What you can explore
Every body in the Solar System view exists for a reason — either it is large enough to be visible, or it tells a story worth seeing.
- All eight major planets — Mercury, Venus, Earth, Mars, Jupiter, Saturn, Uranus, and Neptune — with high-resolution surface textures.
- Earth with a true day-night terminator, animated clouds, city-light night side, and an atmosphere shader that reproduces Rayleigh scattering at sunrise and sunset.
- The Sun rendered as a multi-layered effect with corona, surface granulation, and flare particles.
- Jupiter's Galilean moons Io, Europa, Ganymede, and Callisto, plus Saturn's Mimas, Enceladus, Titan, and Iapetus.
- Uranus's tipped system with Titania, Oberon, and Umbriel, and Neptune's retrograde moon Triton.
- Earth's Moon and Pluto's Charon, both at realistic distances and inclinations.
- Dwarf planets Pluto, Ceres, Eris, Haumea, and Makemake, toggleable as a layer.
- The asteroids Vesta, Pallas, and 16 Psyche, loaded as full 3D models you can fly around.
- Saturn's rings rendered as a textured disc with proper shadowing.
- An accurate starfield background derived from real star catalog data.
Physics, not pretty animations
Every body's position is integrated from gravitational force at each frame, so the orbits are emergent — they are what gravity actually does, not pre-baked Bezier curves. Initial state vectors come from ephemeris data for today's date, so the planets are roughly where they really are in the sky. Axial tilts and rotation periods are taken from observed values: Venus rotates backwards over 243 days, Uranus is tipped 97.8 degrees so it rolls along its orbit, Triton orbits Neptune in retrograde at 157 degrees of inclination, and Pluto and Charon are tidally locked to each other. None of that is hard-coded animation — it falls out of the physics.
Camera, time, and controls
The default camera flies freely with mouse and trackpad. Click any body to focus on it and the camera tracks it through its orbit. Press F to drop back to a system-wide view, C for Cinema Mode where the UI fades, or Space to pause. Time scaling lets you slow the simulation down to a real-time crawl or accelerate to thousands of years per second.

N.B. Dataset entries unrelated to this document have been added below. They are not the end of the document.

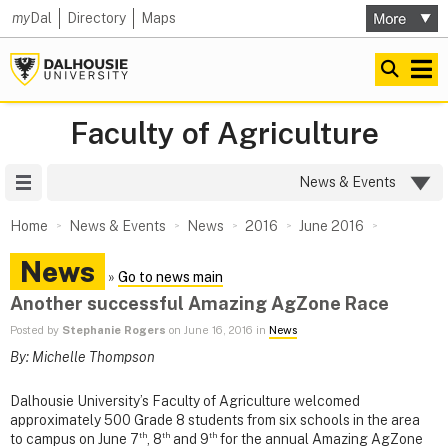
my
Dal
Directory
Maps
Faculty of Agriculture
Site Menu
News & Events
Home
News & Events
News
2016
June 2016
News
»
Go to news main
Another successful Amazing AgZone Race
Posted by
Stephanie Rogers
on June 16, 2016 in
News
By: Michelle Thompson
Dalhousie University’s Faculty of Agriculture welcomed
approximately 500 Grade 8 students from six schools in the area
th
th
th
to campus on June 7
, 8
and 9
for the annual Amazing AgZone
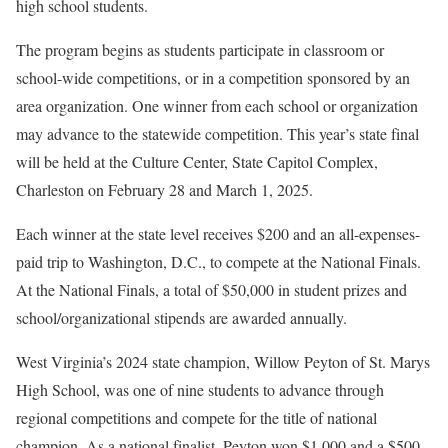
high school students.
The program begins as students participate in classroom or
school-wide competitions, or in a competition sponsored by an
area organization. One winner from each school or organization
may advance to the statewide competition. This year’s state final
will be held at the Culture Center, State Capitol Complex,
Charleston on February 28 and March 1, 2025.
Each winner at the state level receives $200 and an all-expenses-
paid trip to Washington, D.C., to compete at the National Finals.
At the National Finals, a total of $50,000 in student prizes and
school/organizational stipends are awarded annually.
West Virginia’s 2024 state champion, Willow Peyton of St. Marys
High School, was one of nine students to advance through
regional competitions and compete for the title of national
champion. As a national finalist, Peyton won $1,000 and a $500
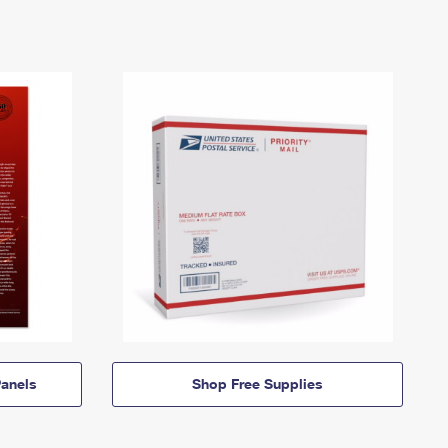
anels
Shop Free Supplies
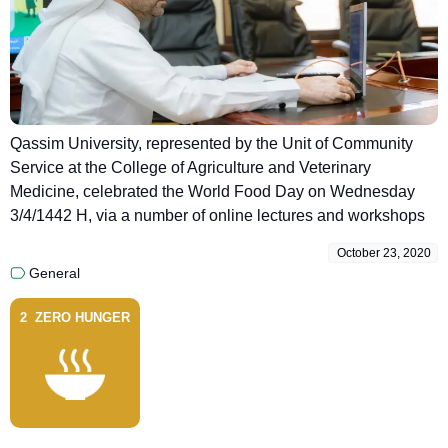
Qassim University, represented by the Unit of Community
Service at the College of Agriculture and Veterinary
Medicine, celebrated the World Food Day on Wednesday
3/4/1442 H, via a number of online lectures and workshops
October 23, 2020
General
2
ZERO HUNGER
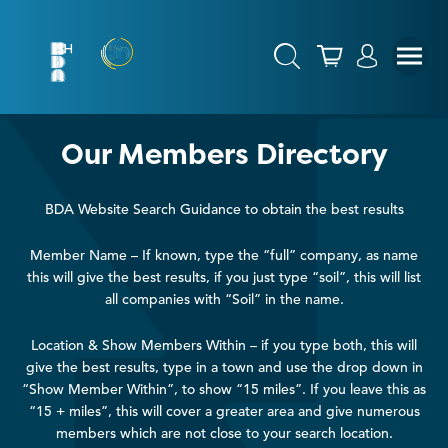
Our Members Directory
BDA Website Search Guidance to obtain the best results
Member Name – If known, type the “full” company, as name
this will give the best results, if you just type “soil”, this will list
all companies with “Soil” in the name.
Location & Show Members Within – if you type both, this will
give the best results, type in a town and use the drop down in
“Show Member Within”, to show “15 miles”. If you leave this as
“15 + miles”, this will cover a greater area and give numerous
members which are not close to your search location.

Optional layers let you toggle orbit lines, motion trails, body names, the coordinate grid, and the dwarf-planet and asteroid groups.
Eclipses and lighting
Shadows are computed in shader from the geometry of each body relative to the Sun, so eclipses and occlusions just happen when the math says they should — when Io passes behind Jupiter, when the Moon enters Earth's shadow, when Mercury transits the Sun. Each planet's day-night terminator, specular highlight on water, and atmospheric glow are part of the lit material, not an overlay.
Performance and platform
Orbitarius runs on Babylon.js and WebGL with custom shaders for planet shading, atmospheres, the Sun, eclipses, and the orbit lines. Textures are stored in KTX2 (Basis Universal) format so the GPU can decode them directly, with mobile-friendly RGBA fallbacks for devices without ASTC or BC7 support. Tier-1 textures (Sun, planets, rings, skybox) gate the loading screen; moons and dwarf planets stream in afterwards so you start interacting within a couple of seconds even on a fresh visit.
Frequently asked questions
- Are the planets to scale?
- Distances between planets are proportionally accurate, but individual body sizes are exaggerated so they are visible. At true scale, Earth would be a sub-pixel dot at any zoom level where you can also see the Sun in the same frame. Use the Size Comparison tool if you want one-to-one proportions.
- Where do the positions come from?
- Initial planet positions and velocities are derived from a J2000-based ephemeris evaluated for today's date. After that, motion is integrated from gravity alone — no further input from real data — so the simulation drifts realistically over time.
- Why don't I see all the moons?
- Orbitarius ships the named moons that are individually meaningful (Galilean moons, major Saturnian moons, the Uranian regulars, Triton, and Charon). Adding hundreds of tiny moons would not help you understand the Solar System but would slow down low-end devices.
- Can I record what I see?
- Yes — there is a built-in recording mode that captures the canvas to a video file directly in the browser, no server upload involved.
- Will my computer struggle?
- It should not. The render budget is tuned for integrated GPUs, and quality scales with your device's pixel ratio. If you are on a laptop on battery, you can also enable Cinema Mode to drop the UI for a clean render.